Best Picture should have gone to this astonishingly bleak political thriller
Every day, Watch This offers staff recommendations inspired by a new movie coming out that week. This week: With the Oscars airing on Sunday, we look back at Best Picture nominees that should have won.
Z (1969)
Costa-Gavras’ Z may have won the Oscar for 1969’s Best Foreign Film, but as one of the few movies to be nominated in both categories, it should have also been named Best Picture—an honor that went to the superb, if nonetheless inferior, Midnight Cowboy. Shot in French, the Greek-born director’s third feature is based on Vassilis Vassilikos’ 1966 novel, and presents a fictionalized account of an assassination attempt that, as its introductory text bluntly states, is intended to resemble real life. Far from a staid docudrama account of an actual murder and the political/legal fallout, Z is a soaring thriller that rages with righteous fury. It’s an apt attitude for its story, which concerns the events surrounding a nuclear disarmament speech by democratic leader Deputy Grigoris Lambrakis (Yves Montand). His remarks are met with violent protests, tolerated (if not outright encouraged) by the police and its chief (Pierre Dux), who—in an opening scene—likens the “-isms” of the day (liberalism, socialism, communism) to corrosive mildew.

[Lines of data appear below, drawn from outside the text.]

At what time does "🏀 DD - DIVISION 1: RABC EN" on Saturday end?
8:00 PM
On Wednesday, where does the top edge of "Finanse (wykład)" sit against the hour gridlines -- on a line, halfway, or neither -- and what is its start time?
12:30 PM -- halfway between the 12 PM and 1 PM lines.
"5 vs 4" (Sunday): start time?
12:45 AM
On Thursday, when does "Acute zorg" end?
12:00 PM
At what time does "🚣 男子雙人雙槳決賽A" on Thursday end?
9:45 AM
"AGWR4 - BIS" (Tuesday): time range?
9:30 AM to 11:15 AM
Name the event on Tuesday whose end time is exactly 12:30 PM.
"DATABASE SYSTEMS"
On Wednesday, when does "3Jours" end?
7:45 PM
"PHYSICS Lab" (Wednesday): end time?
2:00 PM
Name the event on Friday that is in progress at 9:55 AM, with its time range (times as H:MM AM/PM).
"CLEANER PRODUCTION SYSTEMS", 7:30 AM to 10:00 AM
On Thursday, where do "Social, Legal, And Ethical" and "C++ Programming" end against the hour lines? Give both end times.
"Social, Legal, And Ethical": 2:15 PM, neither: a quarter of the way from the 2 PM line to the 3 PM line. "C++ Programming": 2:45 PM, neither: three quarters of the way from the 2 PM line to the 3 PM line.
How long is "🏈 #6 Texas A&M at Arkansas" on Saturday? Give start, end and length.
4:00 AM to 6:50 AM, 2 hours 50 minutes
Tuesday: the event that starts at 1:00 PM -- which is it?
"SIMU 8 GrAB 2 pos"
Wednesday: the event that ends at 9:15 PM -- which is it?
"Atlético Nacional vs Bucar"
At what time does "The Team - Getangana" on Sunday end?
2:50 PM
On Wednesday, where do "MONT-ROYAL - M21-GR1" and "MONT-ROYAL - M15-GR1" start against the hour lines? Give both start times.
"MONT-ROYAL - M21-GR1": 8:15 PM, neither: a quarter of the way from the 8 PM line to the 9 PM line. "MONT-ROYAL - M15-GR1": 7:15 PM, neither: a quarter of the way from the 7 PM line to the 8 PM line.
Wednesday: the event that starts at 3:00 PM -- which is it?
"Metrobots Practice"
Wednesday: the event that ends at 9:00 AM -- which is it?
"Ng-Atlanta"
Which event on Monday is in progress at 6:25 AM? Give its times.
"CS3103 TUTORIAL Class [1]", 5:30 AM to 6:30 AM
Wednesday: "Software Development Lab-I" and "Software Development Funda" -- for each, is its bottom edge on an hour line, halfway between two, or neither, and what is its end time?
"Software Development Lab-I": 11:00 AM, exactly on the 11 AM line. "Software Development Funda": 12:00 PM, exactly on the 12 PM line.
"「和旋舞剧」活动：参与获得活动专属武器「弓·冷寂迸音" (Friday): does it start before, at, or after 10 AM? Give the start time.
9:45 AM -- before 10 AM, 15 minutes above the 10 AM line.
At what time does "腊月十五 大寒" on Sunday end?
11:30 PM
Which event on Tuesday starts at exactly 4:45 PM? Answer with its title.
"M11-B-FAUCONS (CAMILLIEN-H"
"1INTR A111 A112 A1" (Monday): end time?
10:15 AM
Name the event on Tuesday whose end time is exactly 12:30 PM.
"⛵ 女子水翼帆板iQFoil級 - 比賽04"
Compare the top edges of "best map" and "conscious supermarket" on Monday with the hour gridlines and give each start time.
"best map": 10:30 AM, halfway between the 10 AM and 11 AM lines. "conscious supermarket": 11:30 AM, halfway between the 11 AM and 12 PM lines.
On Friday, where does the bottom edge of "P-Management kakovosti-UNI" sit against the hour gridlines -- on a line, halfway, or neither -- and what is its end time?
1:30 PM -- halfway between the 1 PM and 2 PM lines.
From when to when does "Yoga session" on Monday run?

After Lambrakis’ rally, he’s mortally wounded by a man on a truck with a club, thus setting in motion an investigation that forms the heart of Z. Assigned to look into the murder, a young magistrate (Jean-Louis Trintignant) comes to understand that his bosses and the ruling military regime’s bigwigs expect him to deem the case a simple drunk-driving accident. Yet a raft of evidence courtesy of autopsies, witnesses, and photographs—some coming to his attention via the aid of a journalist (Jacques Perrin)—soon reveal a far larger conspiracy that puts him, and those around him, in jeopardy. Be it silent flashback montages that sharply interject themselves into the present-day action, or cross-cutting that works in tandem with handheld cinematography to create a sense of thrilling urgency, Z proves to be a taut, engrossing journey through a thicket of institutional corruption. It’s a procedural about individual and national crimes against democracy (and the truth) that’s ultimately so bleak, it almost veers into jet-black comedy.
Availability: Z is available on Criterion DVD, which can be obtained from Netflix or your local video store/library, and to rent or purchase from the major digital services.